The main danger is working too much! Being married to your screen all the time; I even found myself checking my emails on a Sunday afternoon when the kids were watching a movie. This danger means there is a propensity not to move. That first week of WFH I was glued to my seat, had coffee at my desk, lunch at my desk, even did the home schooling while keeping an eye on emails – and that is not fair on the kids or my clients. My advice is to physically break yourself away from your desk. If you need, set yourself an alarm so you make sure you get up and move away. If you have children, have a ‘school bell’ to coincide with your children’s school break times. Taking a break with your family will be a sanity check throughout the day. Rather than mulling over a point of law, why don’t you mediate a disagreement between the children or kick the ball about in the garden?

The polar opposite is also extremely dangerous. Some people need that office environment to function. So, get into a productive FRAME OF MIND for work. Get up on time! Get out of your pyjamas! Ok, you do not need to be suited but don’t be in your dressing gown.

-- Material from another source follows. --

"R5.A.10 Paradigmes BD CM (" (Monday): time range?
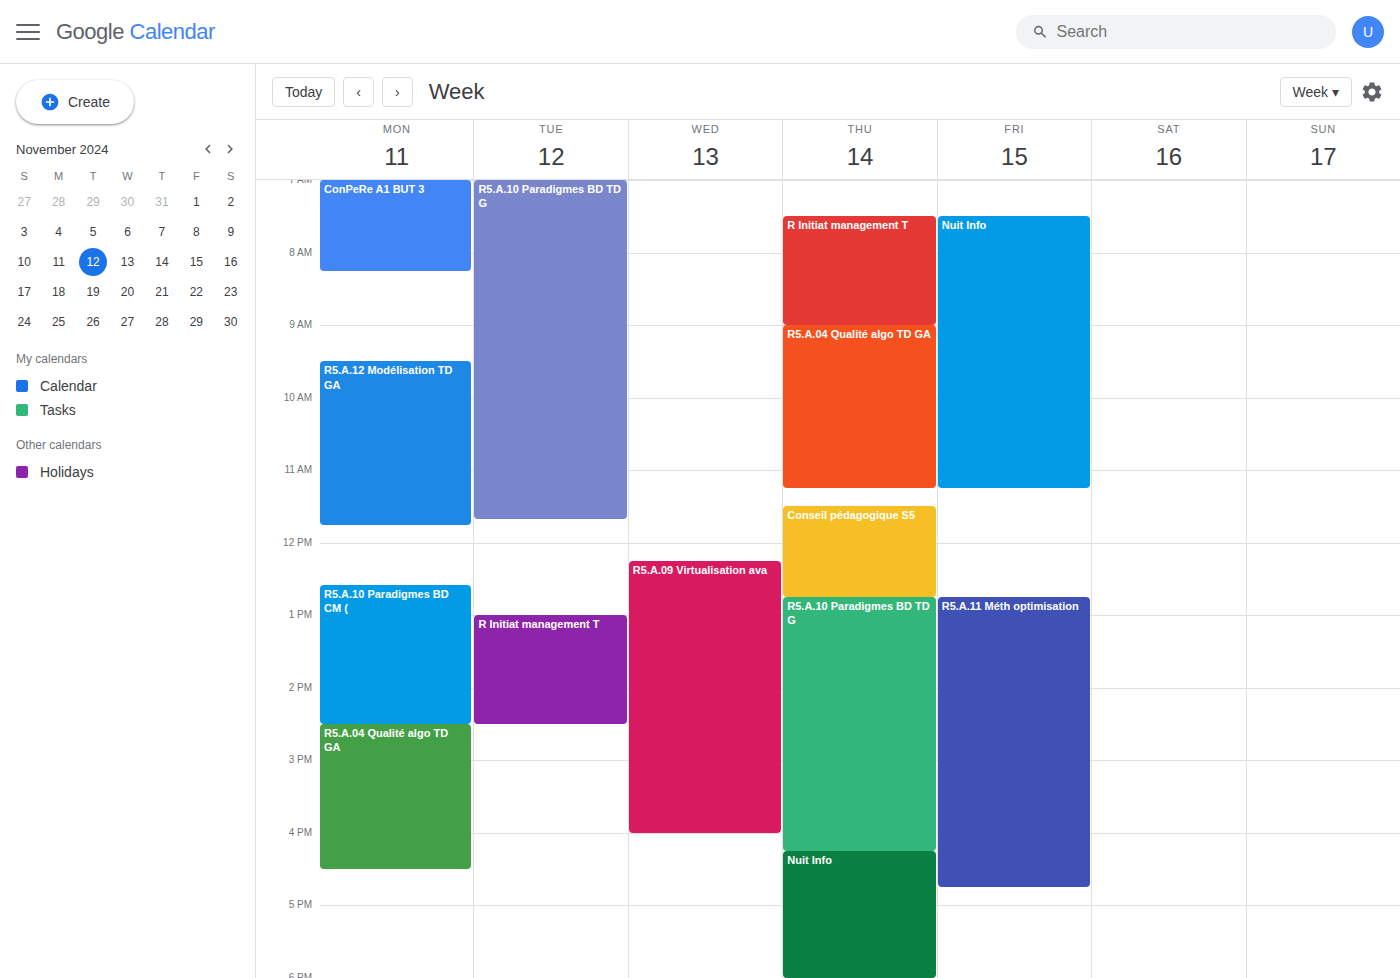
12:35 PM to 2:30 PM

Designate a particular part of your home to be your new office; whether that’s the breakfast bar, dinner table, the study or your gazebo. This gives you the opportunity to consciously pack up from work at the end of the day, which is important when you are living in your workspace and working in your living space. Trust me, you need that separation. Otherwise you will not ‘switch off’ and your family will not thank you for it.

WFH and home schooling has of course been a challenge for every working parent. Two working parents can be difficult and you will need a rota. There may be times when both parents are on calls for example and the children are left ignored. There is no perfect solution other than have a plan but be flexible, communicate, manage interruptions proactively (not reactively), make up for the lost time by doing something super fun once you BREAK AWAY FROM YOUR SCREEN for the day. Also remember, this is not easy for your children so please empathise with them and ask them how they are feeling.


Fortunately, everyone is allowed out once a day for some exercise.  With gyms, leisure centres, and sports clubs being closed it is essential to try and find an alternative way to exercise. My rationed activity hour outside has mostly been spent going for runs, walks or bike rides around my neighbourhood with the family. Get out for your one hour’s sensible EXERCISE maintaining social distancing. For inside workouts we are fortunate that with the use of smart phones and apps, and Joe Wicks, it now couldn’t be easier to follow a fitness program from the comfort of your home. 

It is not just physical health that matters at a time like this. Looking after your mental health is crucial during a period of enforced isolation. So, make sure you exercise, sleep well, laugh, communicate, listen, and do as many ‘normal’ things as you can. I have been lucky to spend plenty of time in the garden with the family barbecuing.

Thankfully, all of our communication channels remain open and I have not yet had to resort to speaking to the paintings for conversation.  Make sure and take time every day to CHECK IN WITH FRIENDS AND FAMILY via telephone, Zoom, drone, or pigeon carrier, if you feel like easing the burden on Royal Mail. We have even had Zoom drinks, Zoom quiz nights, and a Zoom birthday celebration. For a society habituated to smartphones and tablets, it’s never been easier to stay in touch with loved ones, so although it may feel at that we have never been more separated, the truth is we have never been closer. 

My final piece of advice is to stay positive. There is negative news, fake news, conspiracy theories, and sad news all around us. However, we are in this together and the key to getting through this is to stay POSITIVE and EMBRACE the situation. My ‘glass is half full’ thought is that I will never again be able to amalgamate the two most important things in my life like this: my family and my work. And I am going to make the most of it!

I would like to think that once things return to normal, we can look back and think of all the things we achieved – working remotely is not to be feared but embraced; using technology more fully than ever before; and the team spirit with everyone pulling together during difficult times. I would also like to think many of us will come out of this more adaptable and having grown rather than come out scared.

Most importantly I firmly believe that this experience has HUMANISED us all.